Class Implementation for Linear Regression

Finally, after implementing linear regression from scratch we ca rearrange the code we have written so far, add more code, make some modifications and turn it into a class implementation so that we have our very own linear regression module! There you go:

class LinearRegression():
    def __init__(self, X, y, alpha=0.03, n_iter=1500):

        self.alpha = alpha
        self.n_iter = n_iter
        self.n_samples = len(y)
        self.n_features = np.size(X, 1)
        self.X = np.hstack((np.ones(
            (self.n_samples, 1)), (X - np.mean(X, 0)) / np.std(X, 0)))
        self.y = y[:, np.newaxis]
        self.params = np.zeros((self.n_features + 1, 1))
        self.coef_ = None
        self.intercept_ = None

    def fit(self):

        for i in range(self.n_iter):
            self.params = self.params - (self.alpha/self.n_samples) * \
            self.X.T @ (self.X @ self.params - self.y)

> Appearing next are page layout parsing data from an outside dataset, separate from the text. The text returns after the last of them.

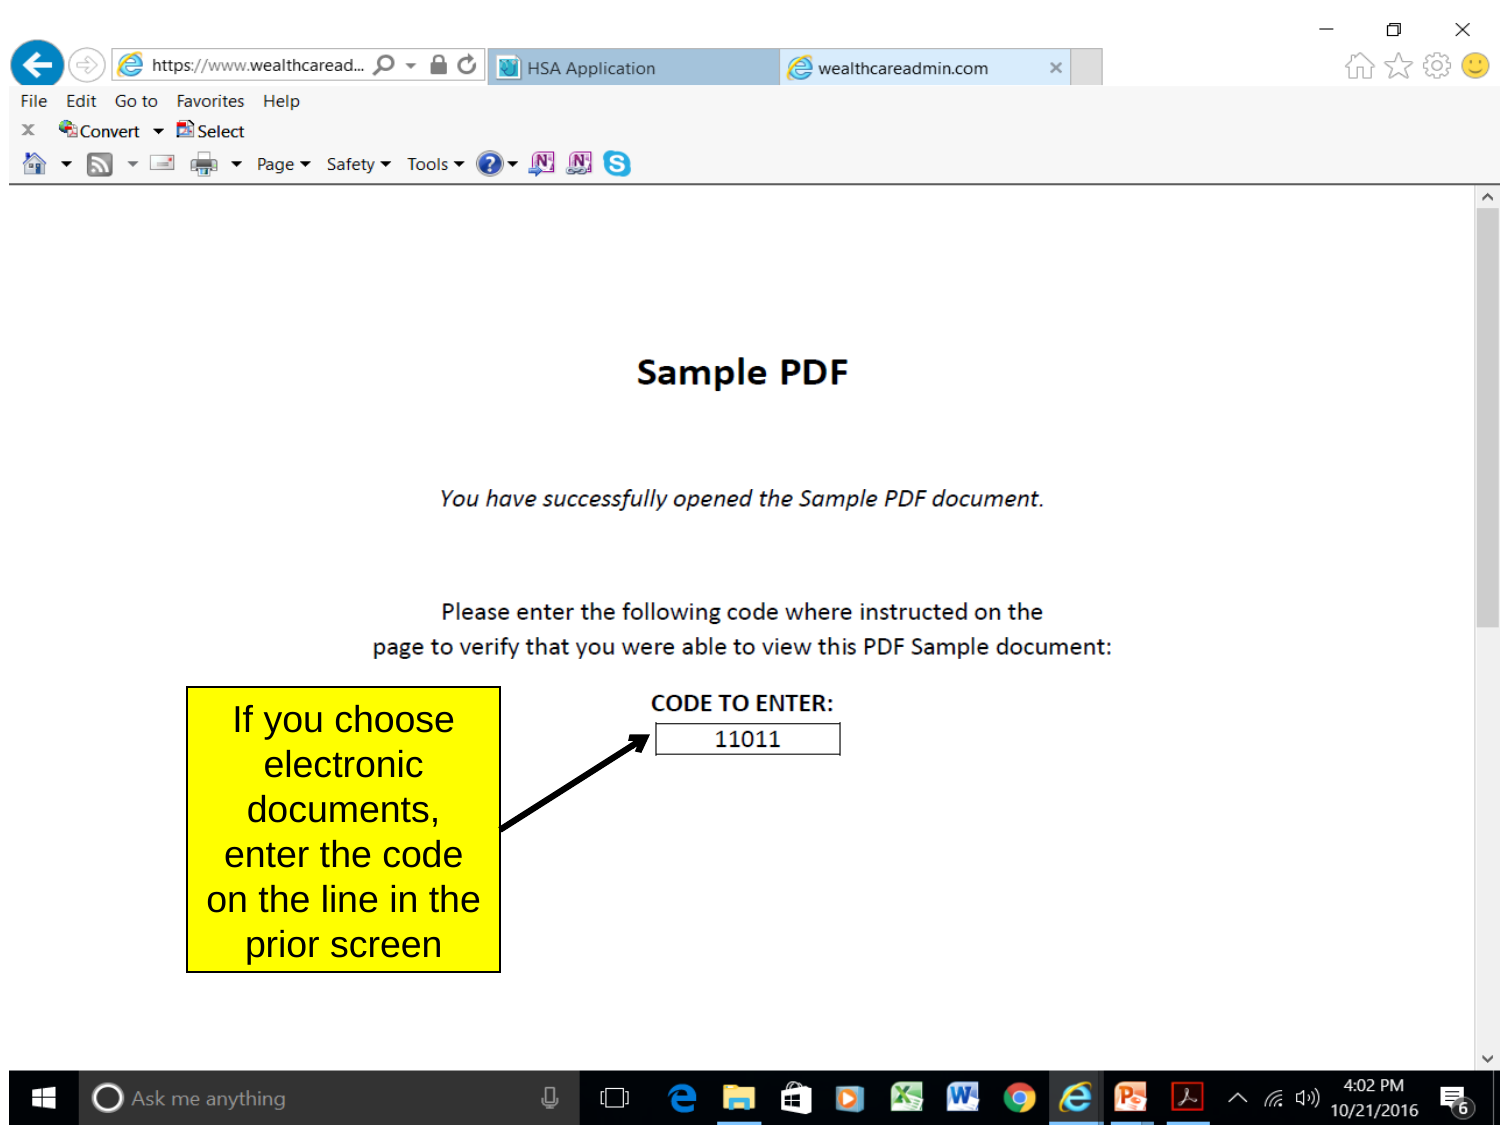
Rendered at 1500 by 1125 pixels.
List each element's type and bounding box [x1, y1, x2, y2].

picture [9, 10, 1500, 1125]
text_box [499, 734, 651, 832]
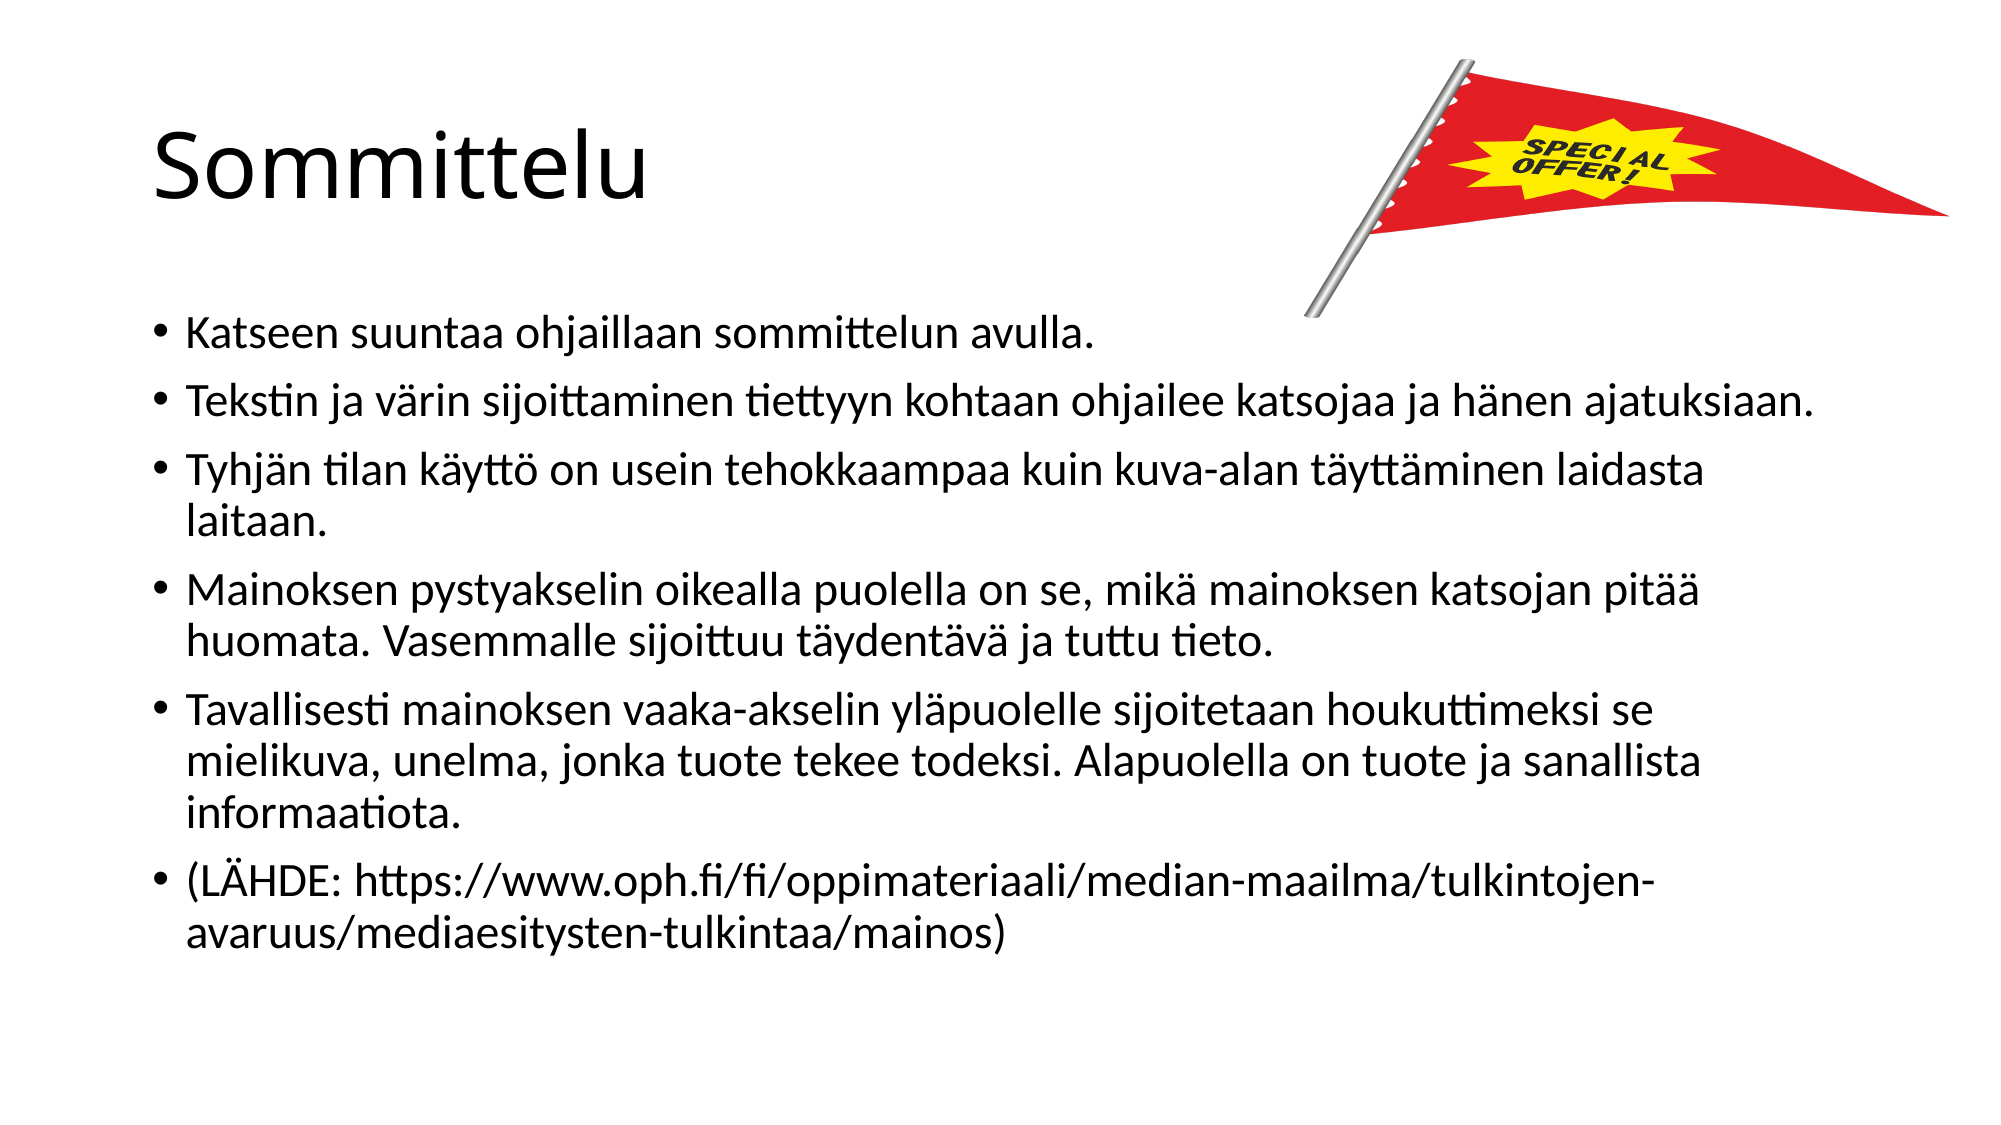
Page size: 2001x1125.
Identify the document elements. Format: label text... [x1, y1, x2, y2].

title Sommittelu [137, 59, 1304, 278]
picture [1304, 59, 1950, 318]
list Katseen suuntaa ohjaillaan sommittelun avulla. Tekstin ja värin sijoittaminen tiettyyn kohtaan ohjailee katsojaa ja hänen ajatuksiaan. Tyhjän tilan käyttö on usein tehokkaampaa kuin kuva-alan täyttäminen laidasta laitaan. Mainoksen pystyakselin oikealla puolella on se, mikä mainoksen katsojan pitää huomata. Vasemmalle sijoittuu täydentävä ja tuttu tieto. Tavallisesti mainoksen vaaka-akselin yläpuolelle sijoitetaan houkuttimeksi se mielikuva, unelma, jonka tuote tekee todeksi. Alapuolella on tuote ja sanallista informaatiota. (LÄHDE: https://www.oph.fi/fi/oppimateriaali/median-maailma/tulkintojen-avaruus/mediaesitysten-tulkintaa/mainos) [137, 299, 1863, 1014]
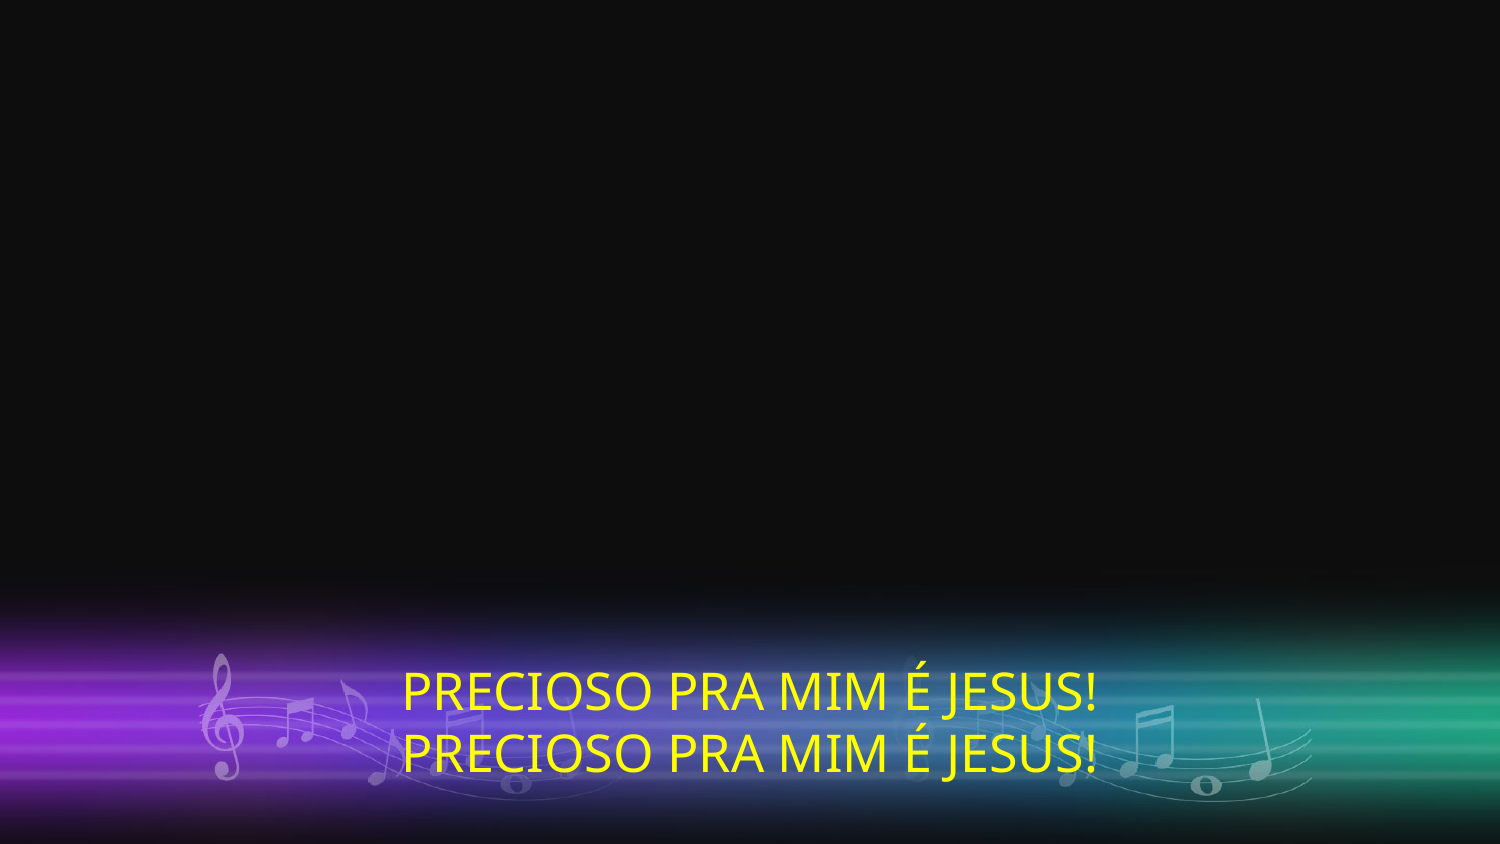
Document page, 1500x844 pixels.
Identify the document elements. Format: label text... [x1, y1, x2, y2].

text_box PRECIOSO PRA MIM É JESUS! PRECIOSO PRA MIM É JESUS! [312, 651, 1187, 791]
picture [0, 0, 1500, 844]
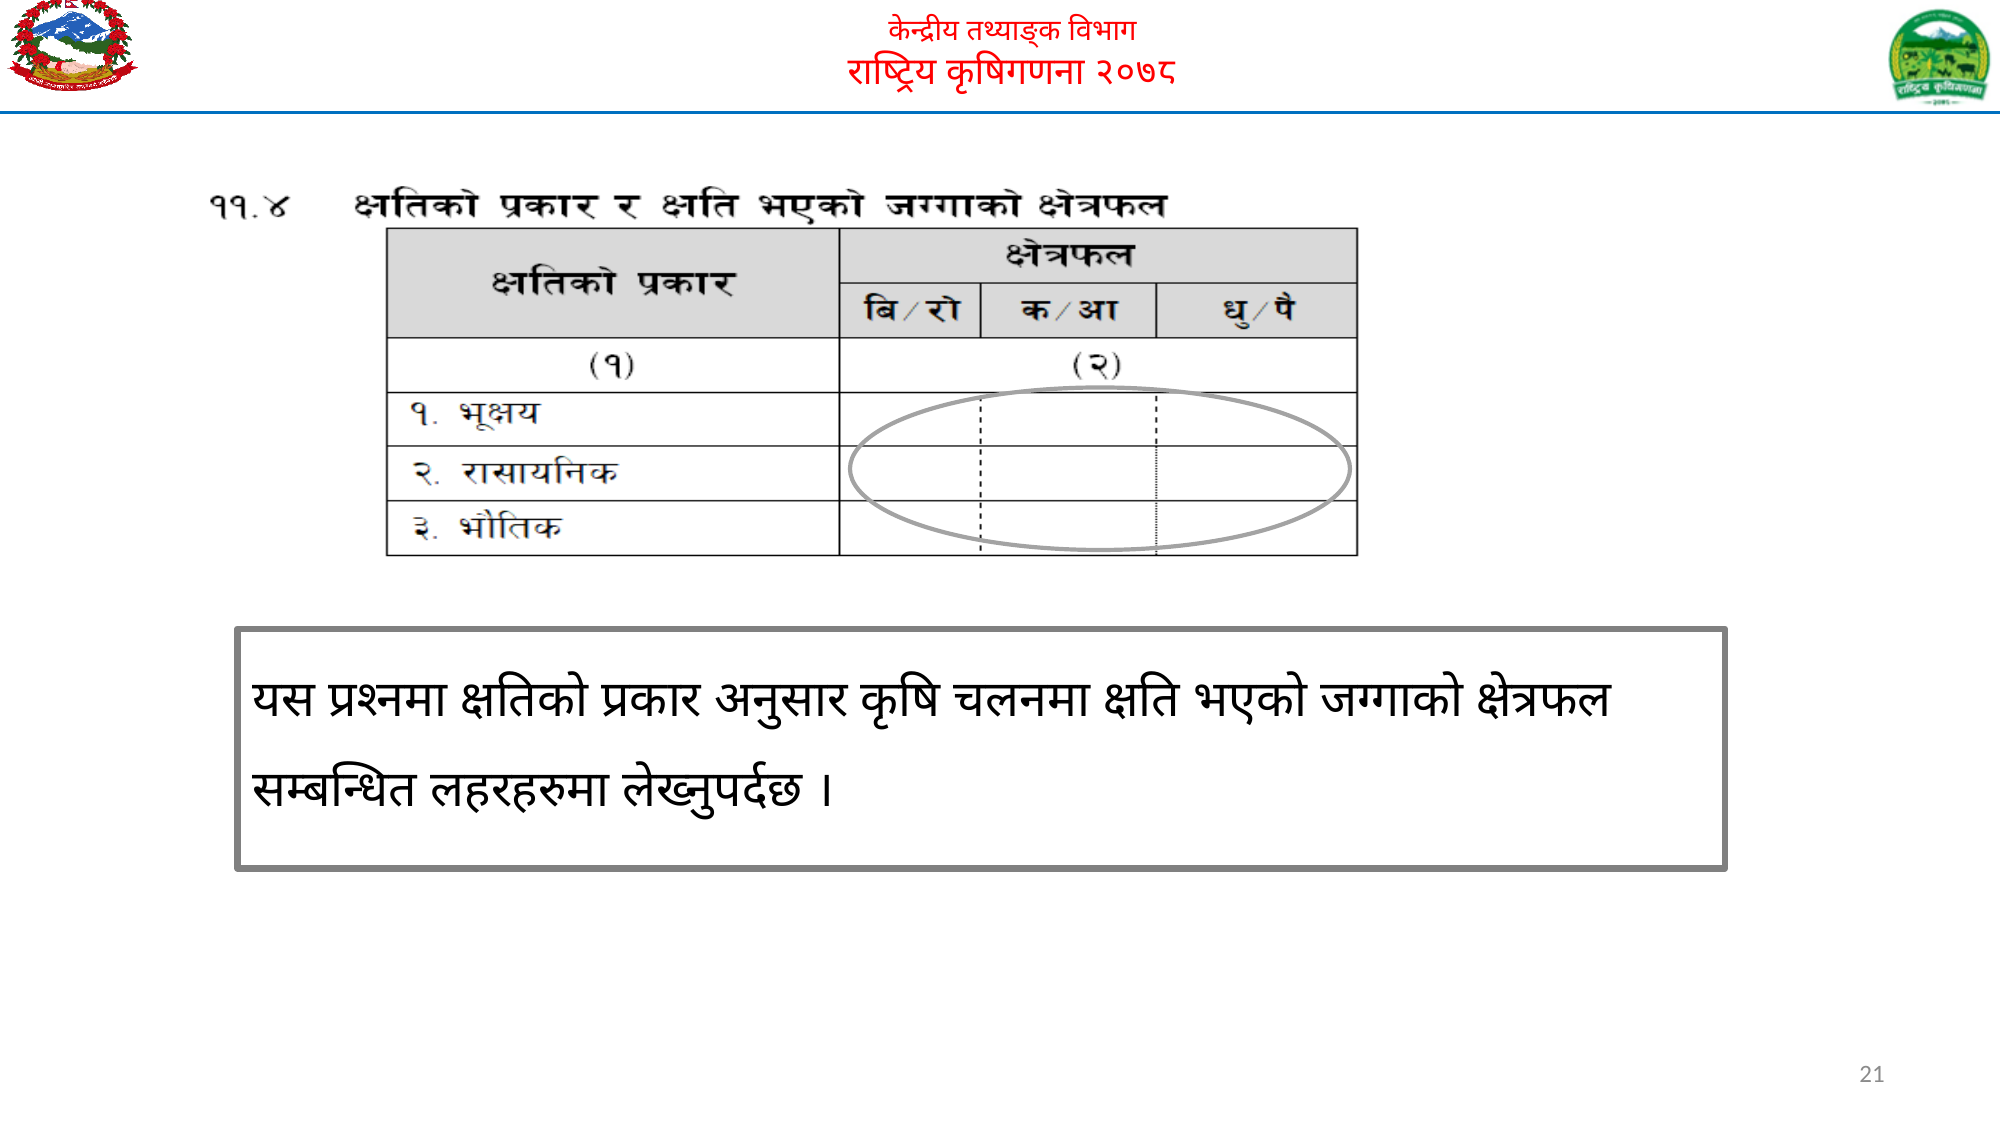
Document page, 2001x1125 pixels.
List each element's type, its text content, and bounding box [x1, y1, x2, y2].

        self.intercept_ = self.params[0]
        self.coef_ = self.params[1:]

        return self

    def score(self, X=None, y=None):

        if X is None:
            X = self.X
        else:
            n_samples = np.size(X, 0)
            X = np.hstack((np.ones(
                (n_samples, 1)), (X - np.mean(X, 0)) / np.std(X, 0)))

        if y is None:
            y = self.y
        else:
            y = y[:, np.newaxis]

        y_pred = X @ self.params
        score = 1 - (((y - y_pred)**2).sum() / ((y - y.mean())**2).sum())

        return score

    def predict(self, X):
        n_samples = np.size(X, 0)
        y = np.hstack((np.ones((n_samples, 1)), (X-np.mean(X, 0)) \
                            / np.std(X, 0))) @ self.params
        return y

    def get_params(self):

        return self.params

Do notice the similarities between our implementation and sklearn's own implemenation of linear regression. I have done it on purpose of course, to show you that we can write a simplified version of a widely used module that works in a similar way to sklearn's implementation. I also (mostly) did it for the fun, though!

Comparing Our Implementation with Sklearn's Linear Regression

from sklearn.datasets import load_boston
import linear_regression as lr
from sklearn.model_selection import train_test_split
from sklearn.linear_model import LinearRegression
import pandas as pd


dataset = load_boston()

X = dataset.data
y = dataset.target

X_train, X_test, y_train, y_test = train_test_split(\
                X, y, test_size=0.3, random_state=42)

our_regressor = lr.LinearRegression(X_train, y_train).fit()
sklearn_regressor = LinearRegression().fit(X_train, y_train)

our_train_accuracy = our_regressor.score()
sklearn_train_accuracy = sklearn_regressor.score(X_train, y_train)

our_test_accuracy = our_regressor.score(X_test, y_test)
sklearn_test_accuracy = sklearn_regressor.score(X_test, y_test)

pd.DataFrame([[our_train_accuracy, sklearn_train_accuracy],[our_test_accuracy, sklearn_test_accuracy]],
             ['Training Accuracy', 'Test Accuracy'],    
             ['Our Implementation', 'Sklearn\'s Implementation'])
Our Implementation Sklearn's Implementation
Training Accuracy 0.743482 0.743500
Test Accuracy 0.675347 0.711226

We have done a pretty good job with that implementation, haven't we? Our training accuracy is almost the same as the sklearn's accuracy. Also, test accuracy is not so bad comparing to the test accuracy of sklearn.

Undoubtedly, this has been fun. I encourage you to code this all by yourself after you finish reading the article.

I'll be back with more implementations and long (I know) blog posts in the future. Till then, take care.